▸ CONSIGNE PROPOSÉE A: Recopiez sans la moindre modification l'ensemble des lignes de données figurant plus bas.

▸ EXTRAIT DU TEXTE:
+++++

Le Président oublié

Jean-Vincent Bacquart

Décidé, martial, accueillant, engagé, strict, détendu, mystérieux ou bienveillant… Immortalisés en couleur, ils posent devant une vénérable bibliothèque, dans un salon d’apparat ou en plein air. Avec ou sans drapeau, tricolore ou européen. Depuis janvier 1959, leurs portraits s’affichent sur les murs de nos mairies et autres bâtiments officiels. En soixante-trois ans, huit présidents se sont succédé à la tête de la Ve République ; huit à être passés, depuis 1965, sous les fourches caudines du scrutin uninominal majoritaire à deux tours, ce rendez-vous incontournable de notre calendrier politique : Charles de Gaulle, Georges Pompidou, Valéry Giscard d’Estaing, François Mitterrand, Jacques Chirac, Nicolas Sarkozy, François Hollande et Emmanuel Macron.

À l’inverse de ceux de leurs prédécesseurs de la IVe République – Vincent Auriol et René Coty –, les noms de ces huit-là sont certainement plus ancrés dans les mémoires. Et puis, au-delà des mentions dans les manuels d’histoire ou de la tendance qu’ont certains à s’en revendiquer sans cesse, la République, reconnaissante, prendra soin de perpétuer leur mémoire en baptisant de leur patronyme bibliothèques, aéroports ou musées. Mais l’histoire et la Constitution réservent parfois quelques surprises. En l’occurrence, un neuvième homme qui, au milieu des présidents « homologués » que nous venons de croiser, occupa lui aussi les plus hautes fonctions. 

Lorsqu’il prend la tête du Sénat à la fin des années 1960, le centriste Alain Poher est loin d’imaginer qu’il devra bientôt s’asseoir dans le fauteuil présidentiel. Né en 1909, cet ingénieur de formation, devenu haut-fonctionnaire, combat durant la campagne de France de mai-juin 1940, où il est blessé. Engagé dans la Résistance, leader du groupe Libération Nord au sein du ministère des Finances, il est élu sénateur pour la première fois en 1946. Proche de Robert Schuman, cet Européen convaincu occupe plusieurs postes ministériels sous la IVe République avant d’être élu le 3 octobre 1968 à la présidence de la Chambre haute.

À titre intérimaire, Alain Poher va exercer durant cinquante-trois jours les fonctions de président de la République, jusqu’au scrutin de juin 1969.

+++++

▸ LIGNES DE DONNÉES:
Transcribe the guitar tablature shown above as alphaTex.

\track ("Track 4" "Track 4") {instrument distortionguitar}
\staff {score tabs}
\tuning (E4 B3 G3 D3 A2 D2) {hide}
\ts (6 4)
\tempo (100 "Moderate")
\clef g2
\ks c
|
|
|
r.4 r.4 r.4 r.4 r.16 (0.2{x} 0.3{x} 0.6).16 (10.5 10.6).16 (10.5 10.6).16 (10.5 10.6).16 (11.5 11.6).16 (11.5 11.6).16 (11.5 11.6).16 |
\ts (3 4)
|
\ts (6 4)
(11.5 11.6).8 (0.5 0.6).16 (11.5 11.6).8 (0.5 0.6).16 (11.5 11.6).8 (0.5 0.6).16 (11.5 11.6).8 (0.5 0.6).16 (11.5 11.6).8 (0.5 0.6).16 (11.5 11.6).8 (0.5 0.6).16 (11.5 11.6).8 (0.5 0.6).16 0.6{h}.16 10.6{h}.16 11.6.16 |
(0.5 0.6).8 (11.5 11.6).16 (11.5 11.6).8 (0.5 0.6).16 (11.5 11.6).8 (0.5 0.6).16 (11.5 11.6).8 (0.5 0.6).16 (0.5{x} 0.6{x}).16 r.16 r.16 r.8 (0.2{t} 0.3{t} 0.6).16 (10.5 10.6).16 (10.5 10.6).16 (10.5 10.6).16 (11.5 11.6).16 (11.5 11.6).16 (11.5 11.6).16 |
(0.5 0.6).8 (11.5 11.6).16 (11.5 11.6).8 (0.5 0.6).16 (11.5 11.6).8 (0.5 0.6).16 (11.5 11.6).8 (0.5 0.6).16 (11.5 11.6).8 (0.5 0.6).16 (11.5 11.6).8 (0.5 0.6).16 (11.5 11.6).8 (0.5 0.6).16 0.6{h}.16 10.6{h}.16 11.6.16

+++++

▸ CONSIGNE PROPOSÉE B: Rédigez la suite du texte ci-dessus consacré à Alain Poher, le président oublié, en reprenant après sa dernière phrase.

▸ RÉPONSE RÉDIGÉE A:
Transcribe the guitar tablature shown above as alphaTex.

\track ("Track 4" "Track 4") {instrument distortionguitar}
\staff {score tabs}
\tuning (E4 B3 G3 D3 A2 D2) {hide}
\ts (6 4)
\tempo (100 "Moderate")
\clef g2
\ks c
|
|
|
r.4 r.4 r.4 r.4 r.16 (0.2{x} 0.3{x} 0.6).16 (10.5 10.6).16 (10.5 10.6).16 (10.5 10.6).16 (11.5 11.6).16 (11.5 11.6).16 (11.5 11.6).16 |
\ts (3 4)
|
\ts (6 4)
(11.5 11.6).8 (0.5 0.6).16 (11.5 11.6).8 (0.5 0.6).16 (11.5 11.6).8 (0.5 0.6).16 (11.5 11.6).8 (0.5 0.6).16 (11.5 11.6).8 (0.5 0.6).16 (11.5 11.6).8 (0.5 0.6).16 (11.5 11.6).8 (0.5 0.6).16 0.6{h}.16 10.6{h}.16 11.6.16 |
(0.5 0.6).8 (11.5 11.6).16 (11.5 11.6).8 (0.5 0.6).16 (11.5 11.6).8 (0.5 0.6).16 (11.5 11.6).8 (0.5 0.6).16 (0.5{x} 0.6{x}).16 r.16 r.16 r.8 (0.2{t} 0.3{t} 0.6).16 (10.5 10.6).16 (10.5 10.6).16 (10.5 10.6).16 (11.5 11.6).16 (11.5 11.6).16 (11.5 11.6).16 |
(0.5 0.6).8 (11.5 11.6).16 (11.5 11.6).8 (0.5 0.6).16 (11.5 11.6).8 (0.5 0.6).16 (11.5 11.6).8 (0.5 0.6).16 (11.5 11.6).8 (0.5 0.6).16 (11.5 11.6).8 (0.5 0.6).16 (11.5 11.6).8 (0.5 0.6).16 0.6{h}.16 10.6{h}.16 11.6.16

▸ RÉPONSE RÉDIGÉE B:
En avril 1969, le général de Gaulle soumet aux Français, par référendum, une question a priori peu clivante : « Approuvez-vous le projet de loi soumis au peuple français par le président de la République et relatif à la création de régions et à la rénovation du Sénat ? » Moins d’un an après Mai 1968, le scrutin se transforme en vote de rejet, plus de 52 % des électeurs glissent un bulletin « non » dans l’urne. Le chef de l’État, qui a mis son poste dans la balance, démissionne. 

Les hommes trébuchent, la République reste debout. L’article 7 de la Constitution de 1958 entre immédiatement en application : en cas de vacance de la présidence de la République, pour quelque cause que ce soit, ou d'empêchement constaté par le Conseil constitutionnel, les fonctions du président de la République sont provisoirement exercées par le président du Sénat. Le 28 avril 1969, Alain Poher se présente donc au palais de l’Élysée, convoque le Premier ministre, Maurice Couve de Murville, dont le gouvernement est maintenu en place, et annonce qu’il s’adressera à la nation. À titre intérimaire, il va exercer durant cinquante-trois jours les fonctions de président de la République, jusqu’au scrutin de juin suivant. Il se présente à la magistrature suprême et est battu au second tour par Georges Pompidou. Il retrouve ses fonctions au Sénat.
Historien, éditeur, Jean-Vincent Bacquart est doctorant à Sorbonne Université, attaché au Centre d'histoire du XIXe siècle. Ses recherches portent sur les ordres religieux et militaires, notamment sur l’ordre du Temple et ses résurgences apparues aux XVIIIe et XIXe siècles.
Le 2 avril 1974, l’histoire se répète. Georges Pompidou meurt. Pour la deuxième fois en moins de cinq ans, Alain Poher est appelé à incarner la continuité des institutions républicaines. Ces cinquante-cinq jours passés à l’Élysée seront, pour celui qui fut aussi président du Parlement européen de 1966 à 1969, l’occasion de lancer le programme Airbus et de promulguer la loi de ratification de la Convention européenne des droits de l'homme, un acte attendu depuis vingt-quatre ans. 

Alain Poher ne se présente pas aux élections de 1974, laissant Valéry Giscard d’Estaing descendre dans l’arène face à François Mitterrand. Et les présidents de la République de se succéder, sous le regard de celui qui conservera les rênes du Sénat jusqu’en 1992, après avoir exercé huit mandats consécutifs. ...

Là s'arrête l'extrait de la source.